We are told that the radius the earth is approximately 6,378km at the equator and 6,357km at the poles (due to their claim that the earth is an oblate spheroid).

But km is not granular enough, so let's convert these down to meters (we'll probably never get accuracy to feet).

6,378km =6,378,000 meters (poles)

6,357km =6,357,000 meters (equator)

Let's say we're looking at Las Vegas. It's neither at the poles nor at the equator, so let's just for now take the average between these two, which would be:

6,367,500 meters.

So we can use that for our radius of the earth.

But Las Vegas has an average elevation of about 2,030 feet or about 619 meters.

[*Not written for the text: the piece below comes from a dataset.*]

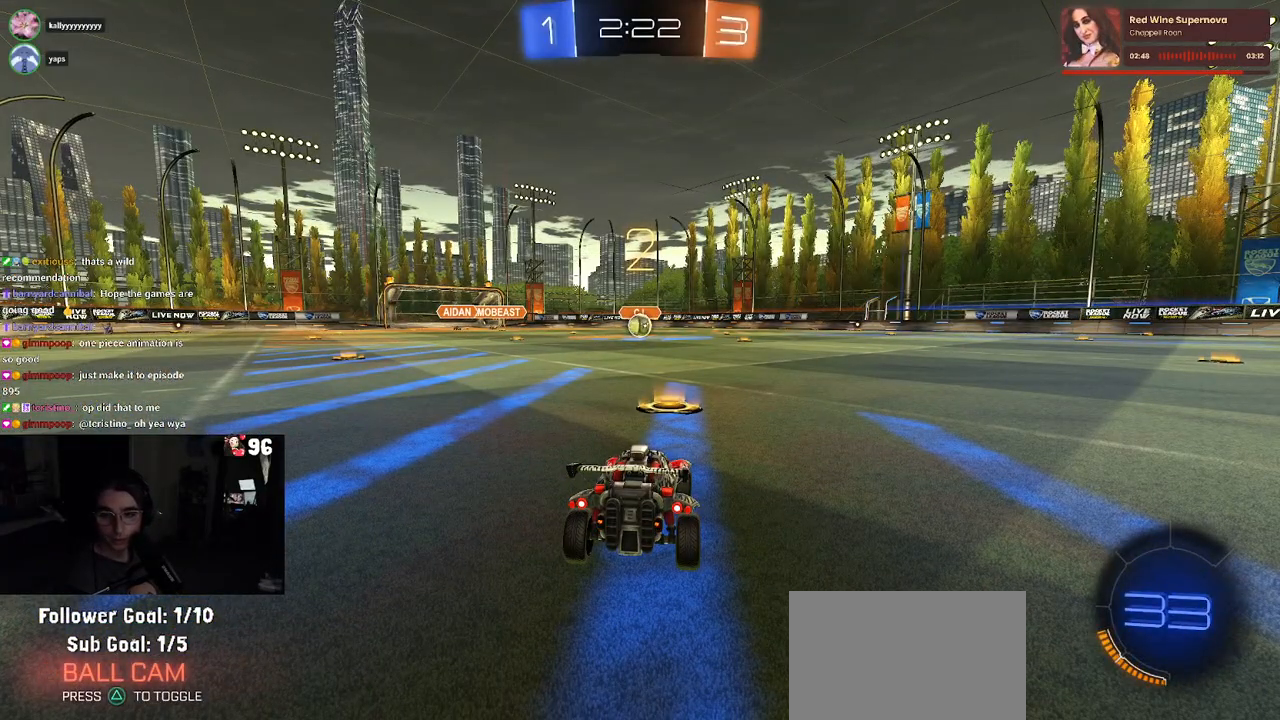
{"buttons": ["R2"], "left_stick": "center", "right_stick": "center", "events": []}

So we'll add that to the previous radius and get ...

6,368,119 meters as our R value.

So we have 2 sides of our triangle at 6,368,119 meters.

We would determine the 3rd side of our initial triangle by getting the distance between the bases of two buildings (converted into meters).

Now having all 3 sides of a triangle, we can determine the angle "theta".

Now that we have the angle measurement, we would add the height of the buildings (or part of the building being used for our measurement) to the R value above.

So we would have new value for the two longer sides of the triangle, and we still have the "theta" angle measurement.

We could then calculate the new length of the third side of the triangle.

We would take the difference between this new length of the 3rd side and the previous length of the 3rd side to see if it would be a noticeable or measurable difference.

Then if it should be noticeable or measurable (let's say there's a 20-yard difference), we can then analyze the cityscape photograph.

I have to go get some stuff done, but maybe someone wants to pick it up from there.

But my hunch or gut feeling based on this scale is that the difference will be too small to be able to measure based on the photograph of a cityscape.

Otherwise, I suspect that some flat earthers would have already taken this approach.

That one group in Brazil (of the "Convex Earth" video) did these measurements using precision GPS equipment accurate to within a couple centimeters, but I haven't seen their actual numbers ... and I really a suspect that we'd end up needing to have accuracy to a meter or two to see the difference.